Digestion de culture geek 80'
Ce film amorce un premier virage dans la carrière de l'excellent Edgar Wright, avec l'absence remarquée du mythique duo Pegg et Frost (je dirais même plus: les excellents Fegg et Prost) et un hommage total à l'univers des geeks. Et il faut bien l'avouer: on n'avait jamais vu ça sur grand écran avant ou, si ça s'est fait, je ne suis pas au courant.
Je pensais que seul le Japon aurait été capable de pondre une oeuvre pareille. De fait, Scott Pilgrim élabore une espèce de synthèse jouissive d'un phénomène né au pays du soleil levant en s'imprégnant jusqu'au dernier atome de pellicule des codes et du mode de fonctionnement des mangas et des jeux vidéo. On se retrouve face au parfait opposé de Kick-Ass qui présentait un Réel contaminé par un univers de fiction tandis que Scott est un pur univers de fiction sur lequel viennent s'apposer des éléments de la vie réelle. Sa grande réussite (et là ou Kick-Ass s'est planté), c'est qu'il n'oublie jamais cette distanciation qui apporte un regard empreint à la fois de respect et de dérision sur un phénomène culturel qui innonde ces dernières décennies. C'est la raison pour laquelle, alors que le film devient de plus en plus halluciné à mesure qu'approche son dénouement, il reste particulièrement pertinent et ne devient jamais une pâle copie de ce dont il parle.
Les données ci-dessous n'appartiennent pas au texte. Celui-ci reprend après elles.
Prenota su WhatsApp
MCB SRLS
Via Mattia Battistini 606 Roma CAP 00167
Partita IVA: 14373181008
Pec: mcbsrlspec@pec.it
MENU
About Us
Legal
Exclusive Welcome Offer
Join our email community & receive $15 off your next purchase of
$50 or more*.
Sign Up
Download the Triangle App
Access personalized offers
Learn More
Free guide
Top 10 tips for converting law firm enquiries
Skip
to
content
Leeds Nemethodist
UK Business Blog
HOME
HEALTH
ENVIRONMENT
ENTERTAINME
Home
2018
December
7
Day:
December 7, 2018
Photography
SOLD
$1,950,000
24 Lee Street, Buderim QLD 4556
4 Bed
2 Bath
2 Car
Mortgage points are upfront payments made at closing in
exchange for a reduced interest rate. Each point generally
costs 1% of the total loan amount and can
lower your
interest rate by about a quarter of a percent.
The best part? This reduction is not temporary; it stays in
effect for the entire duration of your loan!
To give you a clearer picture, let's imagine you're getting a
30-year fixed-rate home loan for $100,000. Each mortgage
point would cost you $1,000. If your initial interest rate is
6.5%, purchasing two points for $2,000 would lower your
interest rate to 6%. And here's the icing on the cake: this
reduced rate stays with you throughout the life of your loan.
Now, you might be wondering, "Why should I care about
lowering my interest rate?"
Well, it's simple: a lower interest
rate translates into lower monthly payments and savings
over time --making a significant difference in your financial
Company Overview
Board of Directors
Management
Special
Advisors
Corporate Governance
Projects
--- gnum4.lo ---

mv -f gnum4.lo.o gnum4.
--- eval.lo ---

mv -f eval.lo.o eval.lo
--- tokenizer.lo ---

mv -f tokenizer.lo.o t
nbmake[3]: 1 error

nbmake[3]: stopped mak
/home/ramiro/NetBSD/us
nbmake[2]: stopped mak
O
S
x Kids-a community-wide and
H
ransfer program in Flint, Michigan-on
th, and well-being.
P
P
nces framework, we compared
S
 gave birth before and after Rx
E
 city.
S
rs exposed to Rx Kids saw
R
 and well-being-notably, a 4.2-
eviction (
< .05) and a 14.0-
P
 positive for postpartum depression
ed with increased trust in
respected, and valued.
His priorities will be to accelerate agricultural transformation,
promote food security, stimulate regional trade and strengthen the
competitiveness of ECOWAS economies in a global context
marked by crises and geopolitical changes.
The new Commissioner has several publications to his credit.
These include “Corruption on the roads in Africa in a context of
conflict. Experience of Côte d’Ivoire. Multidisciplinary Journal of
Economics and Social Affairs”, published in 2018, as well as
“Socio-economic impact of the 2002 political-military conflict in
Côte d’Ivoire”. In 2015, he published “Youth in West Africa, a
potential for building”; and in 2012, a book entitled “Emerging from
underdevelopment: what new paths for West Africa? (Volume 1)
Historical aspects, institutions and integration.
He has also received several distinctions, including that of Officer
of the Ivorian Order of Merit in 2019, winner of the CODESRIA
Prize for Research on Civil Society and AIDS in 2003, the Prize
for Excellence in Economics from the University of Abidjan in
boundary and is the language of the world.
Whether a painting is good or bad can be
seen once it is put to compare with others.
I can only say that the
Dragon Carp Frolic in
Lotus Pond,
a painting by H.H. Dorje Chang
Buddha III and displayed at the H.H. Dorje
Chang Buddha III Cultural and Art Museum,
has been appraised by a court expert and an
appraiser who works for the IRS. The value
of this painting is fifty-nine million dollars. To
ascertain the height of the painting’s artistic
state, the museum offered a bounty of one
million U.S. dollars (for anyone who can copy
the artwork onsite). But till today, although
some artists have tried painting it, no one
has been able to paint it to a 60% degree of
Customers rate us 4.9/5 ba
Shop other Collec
Le problème, puisqu'il y en a un, c'est que pour apprécier le film, il faut déjà comprendre de quoi il parle, déjà connaitre les trames codifiées des univers qu'il détourne, condition sine qua non pour savourer l'humour toujours aussi grandiose de Wright. Sans quoi, Scott Pilgrim paraitra con, voire d'une nullité abyssale tant il n'hésite jamais à partir dans le grand guignolesque. L'univers du film n'existe que par rapport aux oeuvres qui le précèdent et qui l'ont nourri, ce qui est à la fois sa force et sa faiblesse. Car, sorti du phénomène geek des années 80, il y a beaucoup d'aspects du manga et du jeu vidéo qui sont tout bonnement mis à l'écart ce qui, je dois l'avouer, m'a frustré à plusieurs reprises. Dans Scott, l'univers geek c'est Dragon Ball, X-Or et Kung-fu Master, jamais Ghost in the Shell, Metal Gear Solid ou Silent Hill. C'est sûrement moins comique, je vous l'accorde. Mais être bombardé en permanence de gimmicks et de clichés de plus en plus désuets sans prendre en considération leur évolution artistique m'a parfois un peu gonflé. Sans compter que le jusqu'au-boutisme de Wright nous force à supporter parfois du très mauvais goût (la danse du tout premier ex maléfique... m'en suis toujours pas remis).
Au-delà de ces raccourcis difficilement évitables quand on adapte un scénario déjà existant, je ne peux qu'applaudir l'humour et l'audace d'un réalisateur vraiment intelligent qui sait toujours aussi bien pointer du doigt les déficiences humaines bien réelles derrière le vernis de la blague potache et de la parodie.